GET /cautions/{id} reads from this projection with fold-on-read fallback for fields not yet projected. GET /cautions reads exclusively from the projection with filters on status, target_kind, target_id, category, severity, and tags, plus keyset pagination over (registered_at, caution_id).
The supersession lineage walks superseded_by_caution_id forward (to find the head of a chain) and parent_caution_id backward (to find the chain's root). Today this walk is client-side; a future projection could materialize a head_caution_id column when the rule-of-three trigger fires.
Cross-Module boundaries¶
| Module | Relationship | What's exchanged |
|---|---|---|
| Equipment | shared-id-with | AssetTarget.asset_id references the Asset the Caution attaches to; with propagate_to_children: true, the projection walks Asset.parent_id to surface the Caution on descendant Assets |
| Operation | shared-id-with | ProcedureTarget.procedure_id references the Procedure the Caution attaches to |
| Access | shared-id-with | Caution.author_actor_id references the Actor who first registered the Caution (or the chain's earliest ancestor) |
| Run | reads-from | Run.start calls CautionLookup.find_for_run(subject_id, asset_ids, procedure_ids) against proj_caution_summary; matching Active Cautions are returned as a banner on the response, never gate the start |
| (any) | writes-to via append_streams |
supersede_caution writes CautionSuperseded to the parent stream and CautionRegistered to the child stream atomically in a single Postgres transaction; all-or-nothing, a ConcurrencyError on either stream rolls back the whole commit |
Target references are validated for UUID shape at the API boundary but not for existence at write time; the eventual-consistency stance lets a Caution be registered before its target Asset or Procedure exists in projection state.
Examples¶
The four examples below follow the canonical path for one Caution: register an Asset quirk, supersede it with a revised workaround, retire it once the underlying issue is fixed, and query the projection. The caller's principal becomes the author_actor_id at registration; subsequent supersede and retire actions carry the actor only on the event envelope. For the REST/MCP equivalence, auth, and idempotency conventions these examples share, see Reading the examples on the Modules landing page.

Given data:

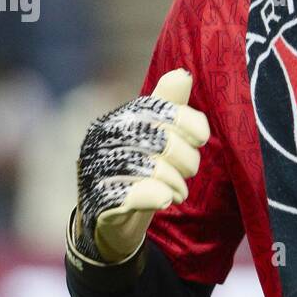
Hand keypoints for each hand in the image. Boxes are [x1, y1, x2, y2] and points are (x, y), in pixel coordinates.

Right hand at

Activity:
In the passage on Cautions, where is the supersession lineage walk performed today?

Problem solution:
Client-side.